(CONSIGNE):
Poursuivez, s'il vous plaît, l'entretien sur les renseignements généraux à partir de sa dernière phrase, reproduite plus bas.

(TEXTE DU DOCUMENT):
________

Photo : Clovis Adanzounon
Légende : Le promoteur de l’IDS et Apias, Clovis Adanzounon
Clovis Adanzounon
« Les renseignements s’appliquent à tous les domaines d’une nation »
Le promoteur de l’EIDS et Apias nous avait accordé une interview pour décortiquer le sujet des renseignements généraux, il a quelques semaines. Nous vous proposons quelques extraits ci-dessous pour en savoir davantage sur l’état des lieux et les perspectives des renseignements généraux qui s’offrent au Bénin et à l’Afrique.
L’économiste : Comment peut-on définir le concept de renseignements généraux ?
Clovis Adanzounon : Historiquement et de manière générale, les régimes politiques qu’ils soient de type monarchique ou républicain ont recours à des services spéciaux pour assurer leur propre sécurité, celle de leurs informations et leurs sites sensibles. Ces services dont la dénomination a évolué dans le temps et l’espace procèdent généralement à la collecte et au traitement puis à la diffusion des informations pour des décisions éclairées de la hiérarchie. Ils surveillent spécifiquement dans les moindres détails les activités de cibles désignées et généralement tous les individus d’un pays, suivant un principe cher à Joseph Fouche : « le ministre de la police est un homme qui se mêle de ce qui le regarde et ensuite de ce qui ne le regarde pas ».

________

(MATÉRIEL):
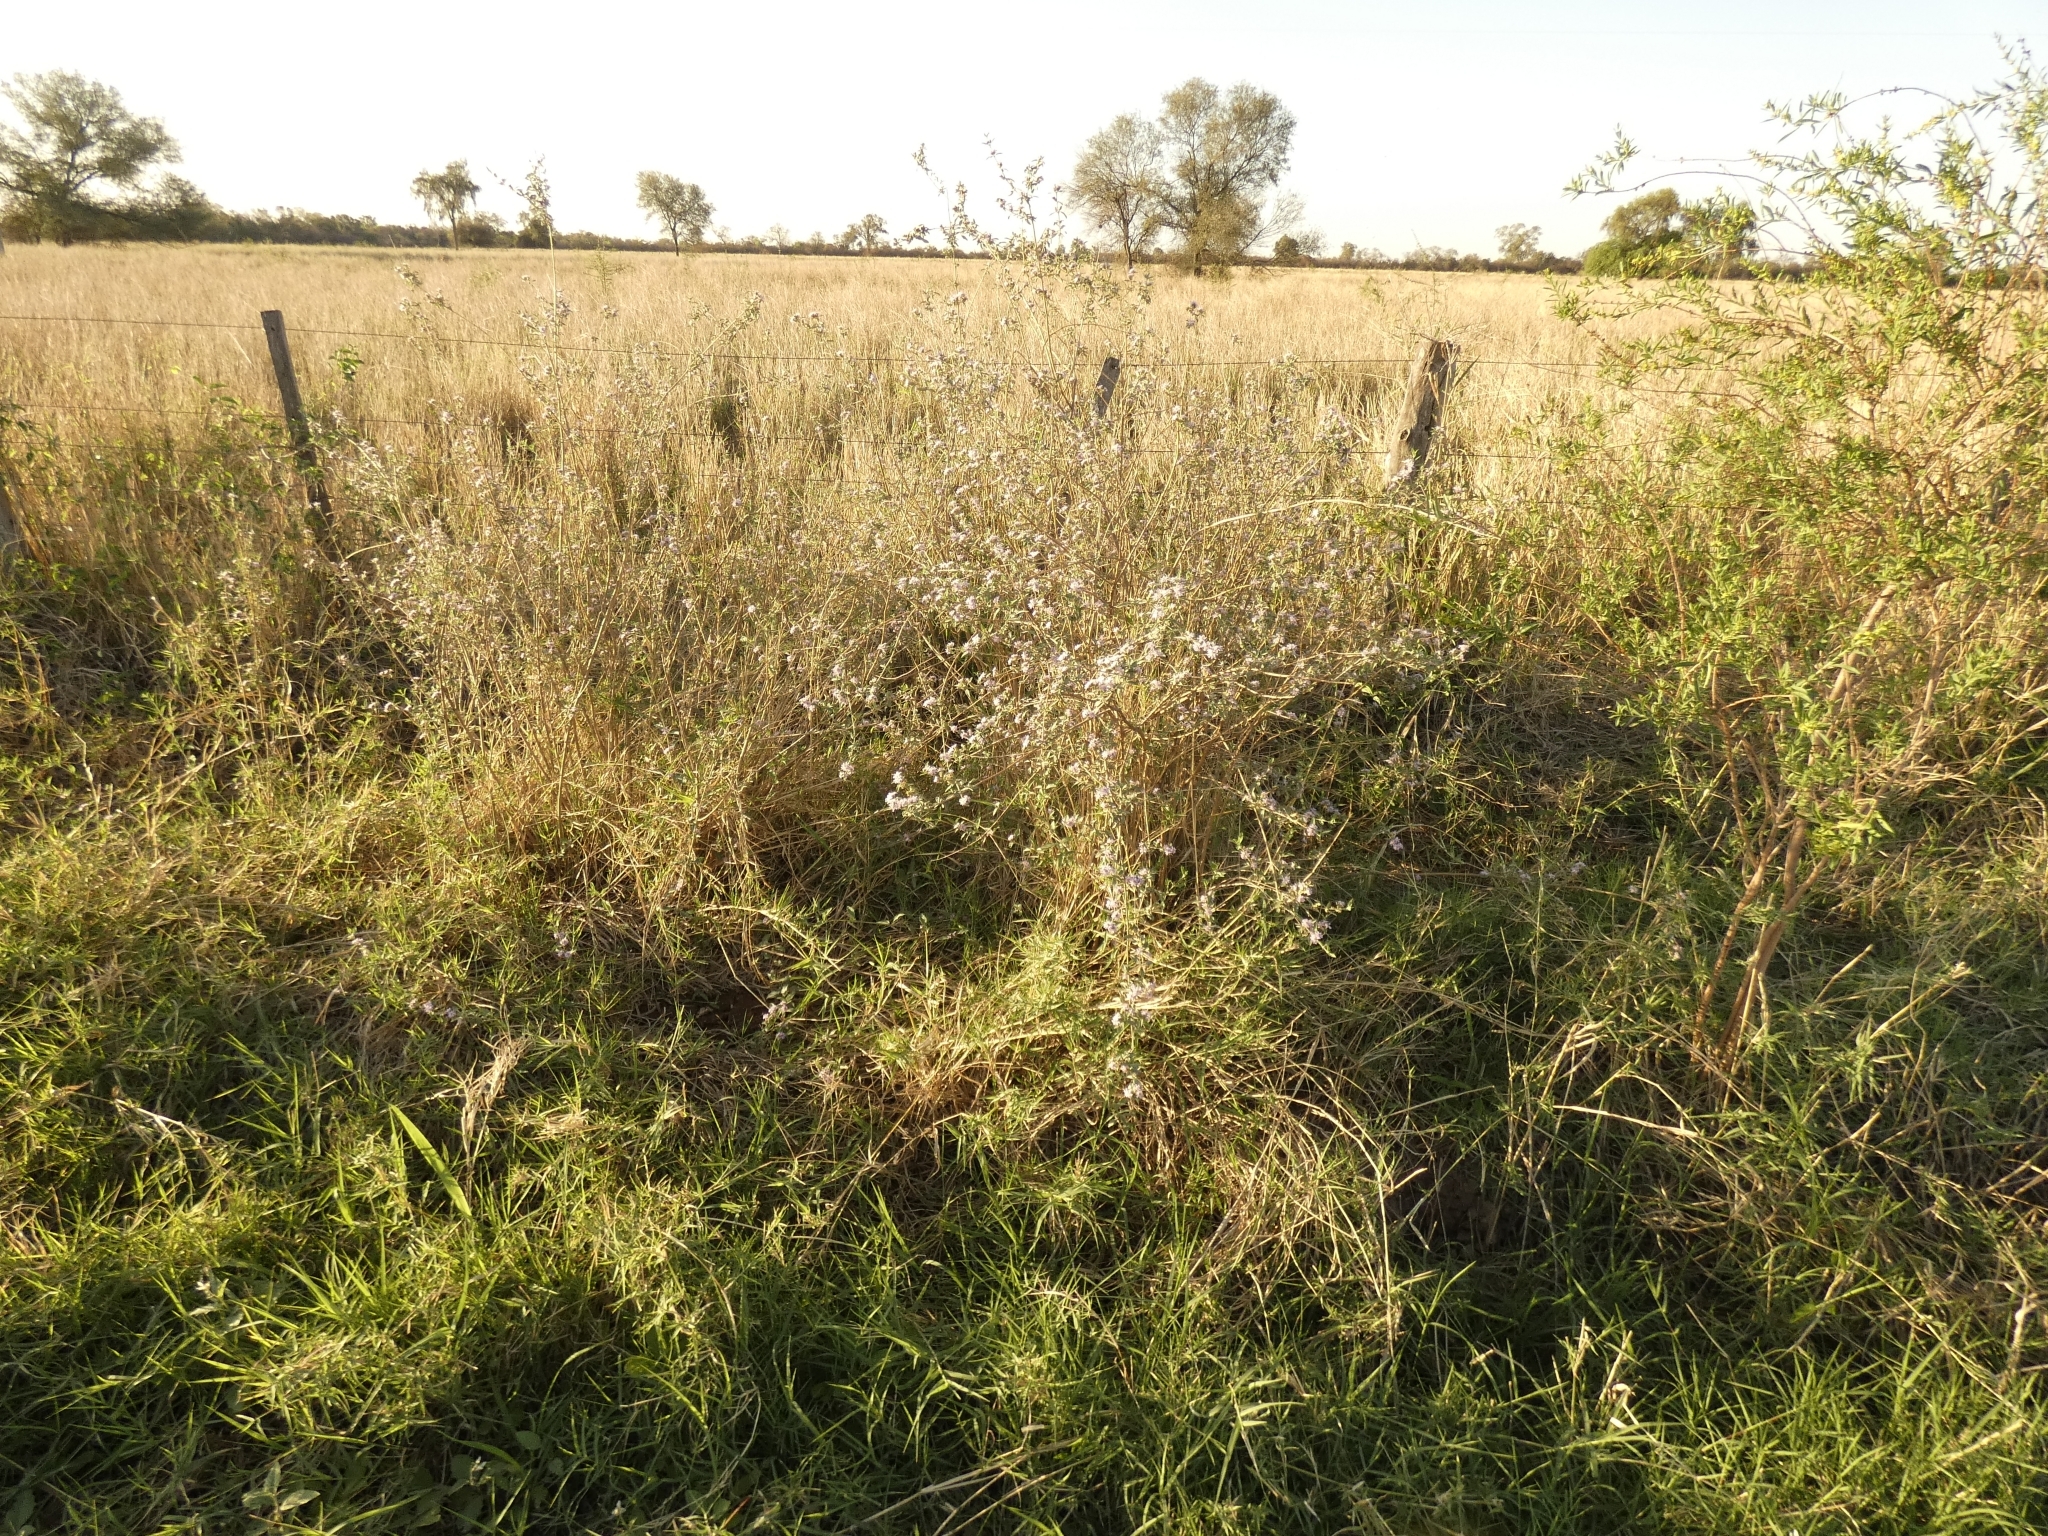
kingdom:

________

(RÉPONSE):
Parler des renseignements généraux constitue généralement une tâche difficile en raison du caractère polysémique du terme, de l’évolution du sens et de la diversité des acteurs qui sont concernés. Mais cela ne doit en aucun cas constituer un obstacle.
Les renseignements généraux, c’est à la fois une forme de connaissance ; c’est l’ensemble des connaissances de tous ordres sur un adversaire potentiel, utiles aux pouvoirs publics, au commandement militaire et aux forces de sécurité publiques afin d’organiser conséquemment la sécurité de l’Etat. En un mot ils permettent d’anticiper sur les évènements.
Ils ont cours depuis l’antiquité et se sont adaptés au progrès de la science et de la technologie. Même si ce n’est pas au même rythme sous tous les cieux. Les services de renseignements existent dans tous les pays. Ainsi à travers le monde, on distingue : CIA, NSA, NRO aux USA, DGSE, DGSI, DRM en France, MI6, MI5, GCHQ en Grande-Bretagne, BND, MAD, BVF en Allemagne, ministère de la Sécurité de l’État, Bureau 610, 2e Département de l’Etat-major général de l’armée populaire de libération (APL) en Chine, FSB, SVR en Russie, SIV au Vatican, DSLD, DSM au Bénin, etc.
A vous en croire, les renseignements ne concernent pas que la sécurité. Pourquoi ?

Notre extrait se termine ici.